____ EXTRAIT DU DOCUMENT

Et quand Bruce s’est mis aux clips, il a fait appel à des cinéastes comme Brian De Palma, John Sayles ou Jonathan Demme. Enfin, et c’est peut-être le plus important, il y a les textes de Springsteen, extraordinairement vivants et précis jusque dans les moindres détails (noms propres, descriptions de lieux, de situations…), qui racontent toujours des histoires, qui empruntent à toute une banque de films (et romans) de tous genres et toutes époques et qui contribuent puissamment à faire des chansons et albums du Boss de véritables films auditifs (ou des recueils de nouvelles, voire une manière de « grand roman américain »). C’est essentiellement sur cet aspect cinétextuel que se focalise l’ouvrage de Vanessa Hélain, auteure qui démontre sa bonne connaissance du corpus springsteenien (et des films qui l’accompagnent) mais dont on regrette que l’écriture soit un brin scolaire et parfois redondante.

________
____ LES DONNÉES

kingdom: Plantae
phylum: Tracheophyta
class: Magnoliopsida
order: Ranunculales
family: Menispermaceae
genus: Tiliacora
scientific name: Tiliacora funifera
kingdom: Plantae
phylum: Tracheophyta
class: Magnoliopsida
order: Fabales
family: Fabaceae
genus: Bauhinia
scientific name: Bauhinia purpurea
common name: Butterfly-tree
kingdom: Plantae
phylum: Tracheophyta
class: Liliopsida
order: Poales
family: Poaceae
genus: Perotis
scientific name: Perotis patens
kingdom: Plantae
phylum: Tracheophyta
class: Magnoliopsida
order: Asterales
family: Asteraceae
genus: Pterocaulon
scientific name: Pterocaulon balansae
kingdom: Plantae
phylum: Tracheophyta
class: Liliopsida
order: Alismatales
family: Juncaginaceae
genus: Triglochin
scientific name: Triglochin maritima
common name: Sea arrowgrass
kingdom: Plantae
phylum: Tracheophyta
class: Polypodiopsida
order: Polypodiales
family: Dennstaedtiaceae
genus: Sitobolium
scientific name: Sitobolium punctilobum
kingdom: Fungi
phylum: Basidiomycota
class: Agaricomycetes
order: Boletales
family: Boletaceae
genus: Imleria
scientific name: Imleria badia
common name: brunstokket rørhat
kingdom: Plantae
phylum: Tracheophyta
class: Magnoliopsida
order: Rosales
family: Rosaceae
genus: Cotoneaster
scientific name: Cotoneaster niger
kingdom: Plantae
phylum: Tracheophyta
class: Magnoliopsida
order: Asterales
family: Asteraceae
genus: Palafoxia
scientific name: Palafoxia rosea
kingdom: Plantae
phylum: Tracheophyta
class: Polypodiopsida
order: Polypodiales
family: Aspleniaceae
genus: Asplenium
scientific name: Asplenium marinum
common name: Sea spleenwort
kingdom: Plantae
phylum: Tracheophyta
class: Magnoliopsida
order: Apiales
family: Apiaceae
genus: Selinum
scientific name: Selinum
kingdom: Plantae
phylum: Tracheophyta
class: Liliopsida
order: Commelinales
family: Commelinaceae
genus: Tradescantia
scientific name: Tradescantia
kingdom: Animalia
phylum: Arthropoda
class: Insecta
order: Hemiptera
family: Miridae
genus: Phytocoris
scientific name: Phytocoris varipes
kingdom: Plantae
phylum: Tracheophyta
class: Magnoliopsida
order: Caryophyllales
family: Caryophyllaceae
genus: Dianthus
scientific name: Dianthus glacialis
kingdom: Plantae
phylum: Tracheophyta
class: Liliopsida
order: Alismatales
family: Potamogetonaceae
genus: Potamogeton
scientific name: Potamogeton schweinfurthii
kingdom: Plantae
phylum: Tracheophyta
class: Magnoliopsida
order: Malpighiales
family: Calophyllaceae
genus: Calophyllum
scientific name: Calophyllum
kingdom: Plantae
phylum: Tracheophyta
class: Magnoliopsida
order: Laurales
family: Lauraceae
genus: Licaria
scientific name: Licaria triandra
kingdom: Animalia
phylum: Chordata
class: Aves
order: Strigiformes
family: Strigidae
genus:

________

__TÂCHE 1__: Recopiez intégralement l'extrait du document, sans rien y changer.
__TÂCHE 2__: Restituez sous forme de CSV à deux colonnes, nommées « rubrique » et « valeur », les lignes des données allant du début jusqu'à la ligne qui contient « common name: Butterfly-tree », celle-ci comprise. Donnez une ligne CSV par ligne des données, chaque champ entre guillemets et les retours à la ligne remplacés par des espaces.

__RÉPONSE RÉDIGÉE 1__:
Et quand Bruce s’est mis aux clips, il a fait appel à des cinéastes comme Brian De Palma, John Sayles ou Jonathan Demme. Enfin, et c’est peut-être le plus important, il y a les textes de Springsteen, extraordinairement vivants et précis jusque dans les moindres détails (noms propres, descriptions de lieux, de situations…), qui racontent toujours des histoires, qui empruntent à toute une banque de films (et romans) de tous genres et toutes époques et qui contribuent puissamment à faire des chansons et albums du Boss de véritables films auditifs (ou des recueils de nouvelles, voire une manière de « grand roman américain »). C’est essentiellement sur cet aspect cinétextuel que se focalise l’ouvrage de Vanessa Hélain, auteure qui démontre sa bonne connaissance du corpus springsteenien (et des films qui l’accompagnent) mais dont on regrette que l’écriture soit un brin scolaire et parfois redondante.

__RÉPONSE RÉDIGÉE 2__:
rubrique,valeur
"kingdom:","Plantae"
"phylum:","Tracheophyta"
"class:","Magnoliopsida"
"order:","Ranunculales"
"family:","Menispermaceae"
"genus:","Tiliacora"
"scientific name:","Tiliacora funifera"
"kingdom:","Plantae"
"phylum:","Tracheophyta"
"class:","Magnoliopsida"
"order:","Fabales"
"family:","Fabaceae"
"genus:","Bauhinia"
"scientific name:","Bauhinia purpurea"
"common name:","Butterfly-tree"